Peter Sabonis, the lawyer who helped Norwood, says he doesn't believe the state was intentionally trying to deny her benefits she qualified for. He attributes her loss of Medicaid to state workers who don't know how to use new computer programs that have "de-linked" the two programs.
A spokeswoman for Maryland's Department of Human Resources says cases like Norwood's are rare.
In New York City, it's a different story. In January, a federal judge found that the city was illegally blocking people from applying for Medicaid and food stamps and ordered compliance with federal regulations. After that ruling, the federal agency that administers food stamps sent a letter to all state welfare commissioners, reminding them they must continue to encourage people to apply for food stamps even if they've been diverted from applying for cash assistance.
Why the decline?
Much remains unknown about why Medicaid and food stamps rolls are declining. Studies are under way, and Rep. Nancy Johnson (R) of Connecticut, chairwoman of the House Ways and Means human resources subcommittee, is planning to hold hearings.
Preliminary research on food stamps by advocacy groups shows about 10 percent of the caseload decline is a result of the 1996 welfare reform that changed eligibility for food stamps - namely, the removal of benefits to about 700,000 legal immigrants (some of whom have since regained benefits).
Another portion, between 28 to 45 percent of the caseload drop, could be associated with improvements in the economy, according to the research group Mathematica. The rest of the decline, the group suggested, is a result of the de-linking of cash assistance and other benefits.
The newly reinforced stigma around public assistance may also be discouraging people from applying for food stamps and Medicaid, advocates say. Another problem is many people simply may not understand that while they no longer qualify for cash aid, they may qualify for other help.
"I think people still generally believe if they aren't eligible for welfare, they're not going to be eligible for Medicaid," says Ron Pollack, executive director of Families USA, a health-care advocacy group.
Another category of uninsured are people who left welfare for work and received up to a year of transitional Medicaid, but when that period ended, still were in low-wage jobs that didn't provide health coverage. This category of working poor is also increasingly showing up at soup kitchens. Their incomes are just above the level that qualifies them for food stamps, but when bills are due, food money is often the first to go.
The annual US Conference of Mayors report on hunger and homelessness, released in December, found that demand for emergency food assistance in the surveyed cities was up 14 percent over the previous year. The decline in poverty rates is well below the 28 percent decline in food stamps from 1994 to 1998.

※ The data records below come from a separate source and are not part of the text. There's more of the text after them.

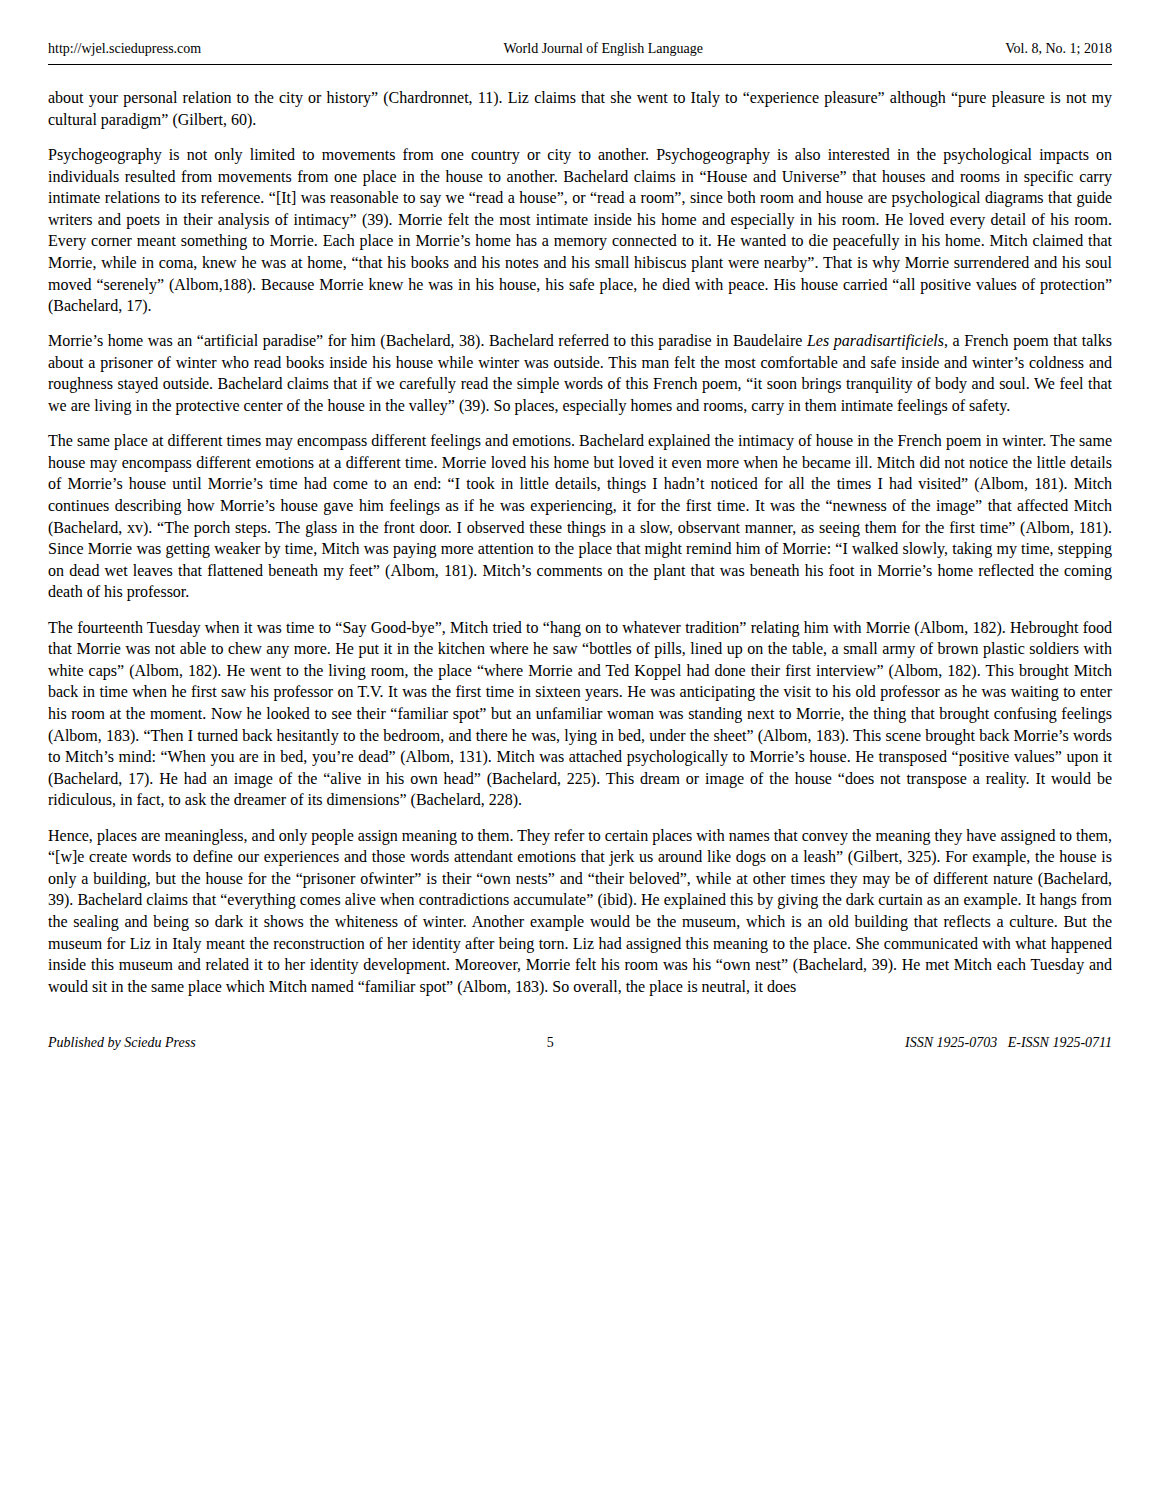http://wjel.sciedupress.com
World Journal of English Language
Vol. 8, No. 1; 2018
about your personal relation to the city or history” (Chardronnet, 11). Liz claims that she went to Italy to “experience pleasure” although “pure pleasure is not my cultural paradigm” (Gilbert, 60).
Psychogeography is not only limited to movements from one country or city to another. Psychogeography is also interested in the psychological impacts on individuals resulted from movements from one place in the house to another. Bachelard claims in “House and Universe” that houses and rooms in specific carry intimate relations to its reference. “[It] was reasonable to say we “read a house”, or “read a room”, since both room and house are psychological diagrams that guide writers and poets in their analysis of intimacy” (39). Morrie felt the most intimate inside his home and especially in his room. He loved every detail of his room. Every corner meant something to Morrie. Each place in Morrie’s home has a memory connected to it. He wanted to die peacefully in his home. Mitch claimed that Morrie, while in coma, knew he was at home, “that his books and his notes and his small hibiscus plant were nearby”. That is why Morrie surrendered and his soul moved “serenely” (Albom,188). Because Morrie knew he was in his house, his safe place, he died with peace. His house carried “all positive values of protection” (Bachelard, 17).
Morrie’s home was an “artificial paradise” for him (Bachelard, 38). Bachelard referred to this paradise in Baudelaire Les paradisartificiels, a French poem that talks about a prisoner of winter who read books inside his house while winter was outside. This man felt the most comfortable and safe inside and winter’s coldness and roughness stayed outside. Bachelard claims that if we carefully read the simple words of this French poem, “it soon brings tranquility of body and soul. We feel that we are living in the protective center of the house in the valley” (39). So places, especially homes and rooms, carry in them intimate feelings of safety.
The same place at different times may encompass different feelings and emotions. Bachelard explained the intimacy of house in the French poem in winter. The same house may encompass different emotions at a different time. Morrie loved his home but loved it even more when he became ill. Mitch did not notice the little details of Morrie’s house until Morrie’s time had come to an end: “I took in little details, things I hadn’t noticed for all the times I had visited” (Albom, 181). Mitch continues describing how Morrie’s house gave him feelings as if he was experiencing, it for the first time. It was the “newness of the image” that affected Mitch (Bachelard, xv). “The porch steps. The glass in the front door. I observed these things in a slow, observant manner, as seeing them for the first time” (Albom, 181). Since Morrie was getting weaker by time, Mitch was paying more attention to the place that might remind him of Morrie: “I walked slowly, taking my time, stepping on dead wet leaves that flattened beneath my feet” (Albom, 181). Mitch’s comments on the plant that was beneath his foot in Morrie’s home reflected the coming death of his professor.
The fourteenth Tuesday when it was time to “Say Good-bye”, Mitch tried to “hang on to whatever tradition” relating him with Morrie (Albom, 182). Hebrought food that Morrie was not able to chew any more. He put it in the kitchen where he saw “bottles of pills, lined up on the table, a small army of brown plastic soldiers with white caps” (Albom, 182). He went to the living room, the place “where Morrie and Ted Koppel had done their first interview” (Albom, 182). This brought Mitch back in time when he first saw his professor on T.V. It was the first time in sixteen years. He was anticipating the visit to his old professor as he was waiting to enter his room at the moment. Now he looked to see their “familiar spot” but an unfamiliar woman was standing next to Morrie, the thing that brought confusing feelings (Albom, 183). “Then I turned back hesitantly to the bedroom, and there he was, lying in bed, under the sheet” (Albom, 183). This scene brought back Morrie’s words to Mitch’s mind: “When you are in bed, you’re dead” (Albom, 131). Mitch was attached psychologically to Morrie’s house. He transposed “positive values” upon it (Bachelard, 17). He had an image of the “alive in his own head” (Bachelard, 225). This dream or image of the house “does not transpose a reality. It would be ridiculous, in fact, to ask the dreamer of its dimensions” (Bachelard, 228).
Hence, places are meaningless, and only people assign meaning to them. They refer to certain places with names that convey the meaning they have assigned to them, “[w]e create words to define our experiences and those words attendant emotions that jerk us around like dogs on a leash” (Gilbert, 325). For example, the house is only a building, but the house for the “prisoner ofwinter” is their “own nests” and “their beloved”, while at other times they may be of different nature (Bachelard, 39). Bachelard claims that “everything comes alive when contradictions accumulate” (ibid). He explained this by giving the dark curtain as an example. It hangs from the sealing and being so dark it shows the whiteness of winter. Another example would be the museum, which is an old building that reflects a culture. But the museum for Liz in Italy meant the reconstruction of her identity after being torn. Liz had assigned this meaning to the place. She communicated with what happened inside this museum and related it to her identity development. Moreover, Morrie felt his room was his “own nest” (Bachelard, 39). He met Mitch each Tuesday and would sit in the same place which Mitch named “familiar spot” (Albom, 183). So overall, the place is neutral, it does
Published by Sciedu Press
5
ISSN 1925-0703 E-ISSN 1925-0711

Between 1994 and 1997, the enrollment in Medicaid has declined from 40.5 million to 40.3 million people. In fact, enrollment should have increased, advocates say, because of expanded eligibility for children.
'Public charge' issue
One factor that may discourage legal immigrants from applying for benefits is the brewing issue of "public charge." When a legal immigrant seeks to change his immigration classification, the Immigration and Naturalization Service can look at a family's history and determine if they're a drain on public resources, or a public charge.
Since welfare reform, there has been no clarification of which types of assistance are considered public charge programs. Historically, food stamps weren't included. Now, people aren't sure.
"This creates a chilling effect," says Ed Bolen, senior food policy analyst at California Food Policy Advocates in San Francisco.